May, the fifth month of our modern year, the third of the old Roman calendar. The origin of the name is disputed; the derivation from Maia, the mother of Mercury, to whom the Romans were accustomed to sacrifice on the first day of this month, is usually accepted. The ancient Romans used on May Day to go in procession to the grotto of Egeria. From the 28th of April to the 2nd of May was kept the festival in honour of Flora, goddess of flowers. By the Romans the month was regarded as unlucky for marriages, owing to the celebration on the 9th, 11th and 13th of the Lemuria, the festival of the unhappy dead. This superstition has survived to the present day.
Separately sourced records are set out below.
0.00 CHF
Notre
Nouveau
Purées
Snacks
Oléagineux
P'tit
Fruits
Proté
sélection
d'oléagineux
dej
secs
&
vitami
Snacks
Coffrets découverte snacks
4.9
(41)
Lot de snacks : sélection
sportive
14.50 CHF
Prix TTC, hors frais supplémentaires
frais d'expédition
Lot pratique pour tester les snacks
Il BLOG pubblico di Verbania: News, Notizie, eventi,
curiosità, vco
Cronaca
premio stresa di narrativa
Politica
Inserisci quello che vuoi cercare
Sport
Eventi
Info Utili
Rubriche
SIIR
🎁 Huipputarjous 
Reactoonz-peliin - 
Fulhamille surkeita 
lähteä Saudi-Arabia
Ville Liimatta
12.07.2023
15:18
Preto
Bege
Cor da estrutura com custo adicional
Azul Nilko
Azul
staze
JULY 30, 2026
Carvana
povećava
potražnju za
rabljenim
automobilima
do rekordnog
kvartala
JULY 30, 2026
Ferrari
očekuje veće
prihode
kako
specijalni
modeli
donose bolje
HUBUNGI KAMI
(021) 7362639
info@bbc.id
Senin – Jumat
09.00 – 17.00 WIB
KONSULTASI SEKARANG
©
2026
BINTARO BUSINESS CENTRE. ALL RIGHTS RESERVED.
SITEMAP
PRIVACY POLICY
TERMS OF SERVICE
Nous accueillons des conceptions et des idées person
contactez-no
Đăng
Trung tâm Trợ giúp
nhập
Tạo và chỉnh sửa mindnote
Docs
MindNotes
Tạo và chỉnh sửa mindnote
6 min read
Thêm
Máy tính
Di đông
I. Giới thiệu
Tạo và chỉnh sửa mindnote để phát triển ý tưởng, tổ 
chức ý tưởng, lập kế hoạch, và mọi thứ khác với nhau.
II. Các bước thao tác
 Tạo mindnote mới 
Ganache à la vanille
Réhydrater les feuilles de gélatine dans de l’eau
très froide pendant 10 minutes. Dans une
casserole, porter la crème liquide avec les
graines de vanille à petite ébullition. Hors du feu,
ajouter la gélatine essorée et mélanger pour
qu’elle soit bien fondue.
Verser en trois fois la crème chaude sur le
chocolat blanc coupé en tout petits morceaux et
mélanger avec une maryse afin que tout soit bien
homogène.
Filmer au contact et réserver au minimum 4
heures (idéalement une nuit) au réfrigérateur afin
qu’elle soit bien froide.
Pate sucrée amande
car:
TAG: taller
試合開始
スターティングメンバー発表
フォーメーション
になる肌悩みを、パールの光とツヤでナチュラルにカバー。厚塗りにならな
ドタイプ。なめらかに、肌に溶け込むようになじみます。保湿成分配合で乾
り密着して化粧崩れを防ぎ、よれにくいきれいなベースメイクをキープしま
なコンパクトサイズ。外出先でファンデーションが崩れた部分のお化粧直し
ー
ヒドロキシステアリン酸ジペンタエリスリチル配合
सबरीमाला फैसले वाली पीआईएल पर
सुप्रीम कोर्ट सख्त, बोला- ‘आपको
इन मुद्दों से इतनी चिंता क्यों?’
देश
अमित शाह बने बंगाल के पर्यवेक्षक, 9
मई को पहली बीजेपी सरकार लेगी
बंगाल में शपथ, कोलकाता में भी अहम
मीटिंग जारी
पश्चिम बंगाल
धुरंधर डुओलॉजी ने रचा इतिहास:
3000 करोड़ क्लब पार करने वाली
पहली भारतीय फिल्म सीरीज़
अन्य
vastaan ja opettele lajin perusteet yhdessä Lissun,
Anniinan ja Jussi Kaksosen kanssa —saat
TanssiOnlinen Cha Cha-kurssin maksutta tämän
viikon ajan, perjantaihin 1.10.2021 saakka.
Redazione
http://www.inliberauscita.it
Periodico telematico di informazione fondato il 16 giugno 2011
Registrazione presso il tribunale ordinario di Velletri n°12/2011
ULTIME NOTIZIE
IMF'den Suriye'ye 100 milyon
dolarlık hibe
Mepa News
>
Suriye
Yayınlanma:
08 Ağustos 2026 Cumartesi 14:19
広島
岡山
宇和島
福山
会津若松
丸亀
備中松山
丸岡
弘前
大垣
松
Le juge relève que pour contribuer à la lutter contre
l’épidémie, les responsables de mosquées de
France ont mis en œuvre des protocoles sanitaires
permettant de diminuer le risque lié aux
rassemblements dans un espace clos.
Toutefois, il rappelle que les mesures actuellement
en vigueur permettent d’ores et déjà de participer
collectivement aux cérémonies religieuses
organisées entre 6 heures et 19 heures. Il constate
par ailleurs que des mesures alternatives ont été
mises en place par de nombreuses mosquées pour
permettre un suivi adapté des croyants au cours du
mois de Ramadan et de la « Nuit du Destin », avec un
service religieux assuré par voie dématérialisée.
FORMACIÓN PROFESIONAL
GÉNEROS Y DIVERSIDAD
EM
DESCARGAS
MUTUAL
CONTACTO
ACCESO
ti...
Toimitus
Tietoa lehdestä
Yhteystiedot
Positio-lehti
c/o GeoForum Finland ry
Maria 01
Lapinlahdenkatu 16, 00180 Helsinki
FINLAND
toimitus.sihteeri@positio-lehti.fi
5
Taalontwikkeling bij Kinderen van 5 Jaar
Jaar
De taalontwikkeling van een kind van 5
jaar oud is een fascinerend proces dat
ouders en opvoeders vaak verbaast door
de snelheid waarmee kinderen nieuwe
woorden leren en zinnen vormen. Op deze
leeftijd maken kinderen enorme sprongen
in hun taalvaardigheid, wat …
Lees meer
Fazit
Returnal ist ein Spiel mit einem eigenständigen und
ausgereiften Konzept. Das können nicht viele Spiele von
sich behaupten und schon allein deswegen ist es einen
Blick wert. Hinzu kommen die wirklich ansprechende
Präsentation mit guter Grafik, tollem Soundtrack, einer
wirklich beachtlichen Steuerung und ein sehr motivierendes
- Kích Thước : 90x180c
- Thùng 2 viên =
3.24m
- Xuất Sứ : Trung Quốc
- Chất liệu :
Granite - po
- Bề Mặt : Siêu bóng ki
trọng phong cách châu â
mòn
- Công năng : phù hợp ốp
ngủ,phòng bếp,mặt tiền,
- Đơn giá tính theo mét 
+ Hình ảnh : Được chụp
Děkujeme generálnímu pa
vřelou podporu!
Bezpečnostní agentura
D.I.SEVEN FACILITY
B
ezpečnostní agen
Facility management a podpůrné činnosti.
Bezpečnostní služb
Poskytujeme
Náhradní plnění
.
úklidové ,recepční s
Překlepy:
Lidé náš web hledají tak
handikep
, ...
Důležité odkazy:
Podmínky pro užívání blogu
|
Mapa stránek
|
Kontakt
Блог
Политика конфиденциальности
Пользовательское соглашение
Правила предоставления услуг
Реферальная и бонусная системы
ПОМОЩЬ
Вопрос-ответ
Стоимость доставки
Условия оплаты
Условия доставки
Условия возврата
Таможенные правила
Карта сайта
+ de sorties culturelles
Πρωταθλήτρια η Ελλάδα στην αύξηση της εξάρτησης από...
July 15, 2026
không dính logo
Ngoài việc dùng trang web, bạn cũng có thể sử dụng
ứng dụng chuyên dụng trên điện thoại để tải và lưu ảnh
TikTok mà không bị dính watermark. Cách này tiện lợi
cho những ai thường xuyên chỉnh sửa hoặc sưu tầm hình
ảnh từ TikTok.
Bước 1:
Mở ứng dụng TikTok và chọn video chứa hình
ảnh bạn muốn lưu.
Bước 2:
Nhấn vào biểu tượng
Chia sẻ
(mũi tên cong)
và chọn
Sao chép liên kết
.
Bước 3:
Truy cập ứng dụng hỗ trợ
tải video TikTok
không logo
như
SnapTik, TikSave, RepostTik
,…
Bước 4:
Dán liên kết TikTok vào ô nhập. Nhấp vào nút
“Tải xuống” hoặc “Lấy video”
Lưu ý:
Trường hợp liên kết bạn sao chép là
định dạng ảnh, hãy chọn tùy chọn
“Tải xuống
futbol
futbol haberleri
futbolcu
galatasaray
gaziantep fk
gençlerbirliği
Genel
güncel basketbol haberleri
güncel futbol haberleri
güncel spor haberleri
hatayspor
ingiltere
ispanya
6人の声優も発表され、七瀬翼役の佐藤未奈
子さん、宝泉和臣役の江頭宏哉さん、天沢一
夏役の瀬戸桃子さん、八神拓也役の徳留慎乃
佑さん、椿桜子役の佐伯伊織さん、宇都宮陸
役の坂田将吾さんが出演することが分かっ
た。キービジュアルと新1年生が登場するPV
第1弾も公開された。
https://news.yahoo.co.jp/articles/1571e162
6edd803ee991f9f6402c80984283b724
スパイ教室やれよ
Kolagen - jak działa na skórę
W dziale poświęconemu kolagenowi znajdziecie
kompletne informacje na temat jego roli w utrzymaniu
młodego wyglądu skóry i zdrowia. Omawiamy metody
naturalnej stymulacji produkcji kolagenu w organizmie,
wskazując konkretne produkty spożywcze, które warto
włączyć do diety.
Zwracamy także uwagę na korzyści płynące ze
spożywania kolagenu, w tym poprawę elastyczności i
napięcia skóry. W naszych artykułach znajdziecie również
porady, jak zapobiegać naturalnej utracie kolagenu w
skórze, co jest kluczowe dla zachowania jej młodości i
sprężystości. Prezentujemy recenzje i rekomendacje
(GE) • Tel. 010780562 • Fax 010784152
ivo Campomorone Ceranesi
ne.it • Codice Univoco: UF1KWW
In medieval and Tudor England, May Day was a great public holiday. All classes of the people, young and old alike, were up with the dawn, and went "a-A/laying" in the woods. Branches of trees and flowers were borne back in triumph to the towns and villages, the centre of the procession being occupied by those who shouldered the maypole, glorious with ribbons and wreaths. The maypole was usually of birch, and set up for the day only; but in London and the larger towns the poles were of durable wood and permanently erected. They were special eyesores to the Puritans. John Stubbes in his Anatomy of Abuses (1583) speaks of them as those "stinckyng idols," about which the people "leape and daunce, as the heathen did." Maypoles were forbidden by the parliament in 1644, but came once more into favour at the Restoration, the last to be erected in London being that set up in 1661. This pole, which was of cedar, 134 ft. high, was set up by twelve British sailors under the personal supervision of James II., then duke of York and lord high admiral, in the Strand on or about the site of the present church of St Mary's-in-the-Strand. Taken down in 1717, it was conveyed to Wanstead Park in Essex, where it was fixed by Sir Isaac Newton as part of the support of a large telescope, presented to the Royal Society by a French astronomer.
For an account of the May Day survivals in rural England see P. H. Ditchfield, Old English Customs extant at Present Times (1897).